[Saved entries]

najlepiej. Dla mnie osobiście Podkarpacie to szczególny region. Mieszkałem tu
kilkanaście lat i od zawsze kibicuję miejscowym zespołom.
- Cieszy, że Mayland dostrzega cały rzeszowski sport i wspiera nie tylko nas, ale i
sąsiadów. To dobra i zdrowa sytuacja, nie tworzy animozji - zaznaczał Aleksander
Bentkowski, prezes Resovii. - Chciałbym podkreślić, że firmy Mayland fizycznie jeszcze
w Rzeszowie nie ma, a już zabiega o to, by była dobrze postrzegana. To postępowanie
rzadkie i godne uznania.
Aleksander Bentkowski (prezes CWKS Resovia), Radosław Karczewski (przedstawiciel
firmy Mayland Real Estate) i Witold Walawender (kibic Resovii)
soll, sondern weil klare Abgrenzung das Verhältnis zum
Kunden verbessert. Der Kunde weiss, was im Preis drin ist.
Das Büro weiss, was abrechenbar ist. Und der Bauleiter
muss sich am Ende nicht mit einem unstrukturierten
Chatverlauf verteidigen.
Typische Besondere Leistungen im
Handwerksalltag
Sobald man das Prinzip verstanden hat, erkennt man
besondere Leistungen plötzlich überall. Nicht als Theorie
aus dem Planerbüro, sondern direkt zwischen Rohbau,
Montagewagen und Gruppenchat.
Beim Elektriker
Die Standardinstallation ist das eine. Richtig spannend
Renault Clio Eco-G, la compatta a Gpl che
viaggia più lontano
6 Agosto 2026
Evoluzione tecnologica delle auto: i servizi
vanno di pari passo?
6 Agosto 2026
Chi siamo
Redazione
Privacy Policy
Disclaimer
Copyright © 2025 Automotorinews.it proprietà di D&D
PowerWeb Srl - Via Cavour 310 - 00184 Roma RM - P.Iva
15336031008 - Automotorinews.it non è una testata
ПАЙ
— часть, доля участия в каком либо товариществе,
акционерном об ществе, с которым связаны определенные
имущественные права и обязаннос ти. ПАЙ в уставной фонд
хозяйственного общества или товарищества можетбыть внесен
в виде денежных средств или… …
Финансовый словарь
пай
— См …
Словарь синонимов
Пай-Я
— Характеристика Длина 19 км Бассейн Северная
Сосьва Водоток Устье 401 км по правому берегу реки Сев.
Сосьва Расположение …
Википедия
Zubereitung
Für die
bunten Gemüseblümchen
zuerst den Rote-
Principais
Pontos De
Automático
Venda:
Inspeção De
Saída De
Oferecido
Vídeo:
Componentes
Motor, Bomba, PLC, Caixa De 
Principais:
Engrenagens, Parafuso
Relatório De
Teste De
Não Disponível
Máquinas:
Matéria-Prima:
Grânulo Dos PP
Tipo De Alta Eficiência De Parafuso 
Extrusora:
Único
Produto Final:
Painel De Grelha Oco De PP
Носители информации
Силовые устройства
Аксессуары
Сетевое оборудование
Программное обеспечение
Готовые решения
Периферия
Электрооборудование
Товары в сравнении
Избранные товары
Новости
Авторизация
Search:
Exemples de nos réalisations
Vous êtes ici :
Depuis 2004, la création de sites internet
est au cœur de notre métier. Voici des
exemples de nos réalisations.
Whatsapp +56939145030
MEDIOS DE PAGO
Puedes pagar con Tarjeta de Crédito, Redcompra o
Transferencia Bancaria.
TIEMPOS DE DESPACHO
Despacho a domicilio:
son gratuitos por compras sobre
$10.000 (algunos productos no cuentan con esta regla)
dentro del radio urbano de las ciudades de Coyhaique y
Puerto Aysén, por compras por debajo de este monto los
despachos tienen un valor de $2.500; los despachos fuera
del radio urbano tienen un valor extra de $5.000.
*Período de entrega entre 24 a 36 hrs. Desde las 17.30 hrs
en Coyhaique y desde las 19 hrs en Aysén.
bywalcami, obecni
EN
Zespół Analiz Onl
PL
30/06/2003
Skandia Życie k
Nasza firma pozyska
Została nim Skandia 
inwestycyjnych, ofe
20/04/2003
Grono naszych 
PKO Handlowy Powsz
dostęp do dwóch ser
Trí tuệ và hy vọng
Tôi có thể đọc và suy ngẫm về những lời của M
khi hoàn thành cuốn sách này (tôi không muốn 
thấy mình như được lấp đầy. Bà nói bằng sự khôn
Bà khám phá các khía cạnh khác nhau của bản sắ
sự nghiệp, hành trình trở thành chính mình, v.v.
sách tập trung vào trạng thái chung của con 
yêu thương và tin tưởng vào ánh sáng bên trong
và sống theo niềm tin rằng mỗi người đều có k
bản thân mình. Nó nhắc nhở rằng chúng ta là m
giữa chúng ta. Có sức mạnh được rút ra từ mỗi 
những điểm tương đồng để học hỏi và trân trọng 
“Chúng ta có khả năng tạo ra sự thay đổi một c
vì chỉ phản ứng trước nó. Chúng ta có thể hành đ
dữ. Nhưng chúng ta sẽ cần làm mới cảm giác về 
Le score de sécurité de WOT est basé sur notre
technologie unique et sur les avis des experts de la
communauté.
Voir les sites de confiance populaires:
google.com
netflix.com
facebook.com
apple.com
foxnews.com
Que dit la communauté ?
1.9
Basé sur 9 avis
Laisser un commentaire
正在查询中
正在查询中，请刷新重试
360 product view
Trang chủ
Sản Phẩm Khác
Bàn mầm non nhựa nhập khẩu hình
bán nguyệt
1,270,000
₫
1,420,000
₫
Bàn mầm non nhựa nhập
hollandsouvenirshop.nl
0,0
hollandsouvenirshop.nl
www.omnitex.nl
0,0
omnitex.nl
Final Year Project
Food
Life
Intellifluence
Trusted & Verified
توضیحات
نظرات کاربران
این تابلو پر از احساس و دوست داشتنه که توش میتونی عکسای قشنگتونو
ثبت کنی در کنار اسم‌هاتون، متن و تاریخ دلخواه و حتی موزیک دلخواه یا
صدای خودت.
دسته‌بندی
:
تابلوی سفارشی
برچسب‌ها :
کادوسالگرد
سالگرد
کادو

▶ **Work required**
Change every "Mayland" in the entries above to "Meyland", keeping all other text the same.

▶ **Exercise result**
najlepiej. Dla mnie osobiście Podkarpacie to szczególny region. Mieszkałem tu
kilkanaście lat i od zawsze kibicuję miejscowym zespołom.
- Cieszy, że Meyland dostrzega cały rzeszowski sport i wspiera nie tylko nas, ale i
sąsiadów. To dobra i zdrowa sytuacja, nie tworzy animozji - zaznaczał Aleksander
Bentkowski, prezes Resovii. - Chciałbym podkreślić, że firmy Meyland fizycznie jeszcze
w Rzeszowie nie ma, a już zabiega o to, by była dobrze postrzegana. To postępowanie
rzadkie i godne uznania.
Aleksander Bentkowski (prezes CWKS Resovia), Radosław Karczewski (przedstawiciel
firmy Meyland Real Estate) i Witold Walawender (kibic Resovii)
soll, sondern weil klare Abgrenzung das Verhältnis zum
Kunden verbessert. Der Kunde weiss, was im Preis drin ist.
Das Büro weiss, was abrechenbar ist. Und der Bauleiter
muss sich am Ende nicht mit einem unstrukturierten
Chatverlauf verteidigen.
Typische Besondere Leistungen im
Handwerksalltag
Sobald man das Prinzip verstanden hat, erkennt man
besondere Leistungen plötzlich überall. Nicht als Theorie
aus dem Planerbüro, sondern direkt zwischen Rohbau,
Montagewagen und Gruppenchat.
Beim Elektriker
Die Standardinstallation ist das eine. Richtig spannend
Renault Clio Eco-G, la compatta a Gpl che
viaggia più lontano
6 Agosto 2026
Evoluzione tecnologica delle auto: i servizi
vanno di pari passo?
6 Agosto 2026
Chi siamo
Redazione
Privacy Policy
Disclaimer
Copyright © 2025 Automotorinews.it proprietà di D&D
PowerWeb Srl - Via Cavour 310 - 00184 Roma RM - P.Iva
15336031008 - Automotorinews.it non è una testata
ПАЙ
— часть, доля участия в каком либо товариществе,
акционерном об ществе, с которым связаны определенные
имущественные права и обязаннос ти. ПАЙ в уставной фонд
хозяйственного общества или товарищества можетбыть внесен
в виде денежных средств или… …
Финансовый словарь
пай
— См …
Словарь синонимов
Пай-Я
— Характеристика Длина 19 км Бассейн Северная
Сосьва Водоток Устье 401 км по правому берегу реки Сев.
Сосьва Расположение …
Википедия
Zubereitung
Für die
bunten Gemüseblümchen
zuerst den Rote-
Principais
Pontos De
Automático
Venda:
Inspeção De
Saída De
Oferecido
Vídeo:
Componentes
Motor, Bomba, PLC, Caixa De 
Principais:
Engrenagens, Parafuso
Relatório De
Teste De
Não Disponível
Máquinas:
Matéria-Prima:
Grânulo Dos PP
Tipo De Alta Eficiência De Parafuso 
Extrusora:
Único
Produto Final:
Painel De Grelha Oco De PP
Носители информации
Силовые устройства
Аксессуары
Сетевое оборудование
Программное обеспечение
Готовые решения
Периферия
Электрооборудование
Товары в сравнении
Избранные товары
Новости
Авторизация
Search:
Exemples de nos réalisations
Vous êtes ici :
Depuis 2004, la création de sites internet
est au cœur de notre métier. Voici des
exemples de nos réalisations.
Whatsapp +56939145030
MEDIOS DE PAGO
Puedes pagar con Tarjeta de Crédito, Redcompra o
Transferencia Bancaria.
TIEMPOS DE DESPACHO
Despacho a domicilio:
son gratuitos por compras sobre
$10.000 (algunos productos no cuentan con esta regla)
dentro del radio urbano de las ciudades de Coyhaique y
Puerto Aysén, por compras por debajo de este monto los
despachos tienen un valor de $2.500; los despachos fuera
del radio urbano tienen un valor extra de $5.000.
*Período de entrega entre 24 a 36 hrs. Desde las 17.30 hrs
en Coyhaique y desde las 19 hrs en Aysén.
bywalcami, obecni
EN
Zespół Analiz Onl
PL
30/06/2003
Skandia Życie k
Nasza firma pozyska
Została nim Skandia 
inwestycyjnych, ofe
20/04/2003
Grono naszych 
PKO Handlowy Powsz
dostęp do dwóch ser
Trí tuệ và hy vọng
Tôi có thể đọc và suy ngẫm về những lời của M
khi hoàn thành cuốn sách này (tôi không muốn 
thấy mình như được lấp đầy. Bà nói bằng sự khôn
Bà khám phá các khía cạnh khác nhau của bản sắ
sự nghiệp, hành trình trở thành chính mình, v.v.
sách tập trung vào trạng thái chung của con 
yêu thương và tin tưởng vào ánh sáng bên trong
và sống theo niềm tin rằng mỗi người đều có k
bản thân mình. Nó nhắc nhở rằng chúng ta là m
giữa chúng ta. Có sức mạnh được rút ra từ mỗi 
những điểm tương đồng để học hỏi và trân trọng 
“Chúng ta có khả năng tạo ra sự thay đổi một c
vì chỉ phản ứng trước nó. Chúng ta có thể hành đ
dữ. Nhưng chúng ta sẽ cần làm mới cảm giác về 
Le score de sécurité de WOT est basé sur notre
technologie unique et sur les avis des experts de la
communauté.
Voir les sites de confiance populaires:
google.com
netflix.com
facebook.com
apple.com
foxnews.com
Que dit la communauté ?
1.9
Basé sur 9 avis
Laisser un commentaire
正在查询中
正在查询中，请刷新重试
360 product view
Trang chủ
Sản Phẩm Khác
Bàn mầm non nhựa nhập khẩu hình
bán nguyệt
1,270,000
₫
1,420,000
₫
Bàn mầm non nhựa nhập
hollandsouvenirshop.nl
0,0
hollandsouvenirshop.nl
www.omnitex.nl
0,0
omnitex.nl
Final Year Project
Food
Life
Intellifluence
Trusted & Verified
توضیحات
نظرات کاربران
این تابلو پر از احساس و دوست داشتنه که توش میتونی عکسای قشنگتونو
ثبت کنی در کنار اسم‌هاتون، متن و تاریخ دلخواه و حتی موزیک دلخواه یا
صدای خودت.
دسته‌بندی
:
تابلوی سفارشی
برچسب‌ها :
کادوسالگرد
سالگرد
کادو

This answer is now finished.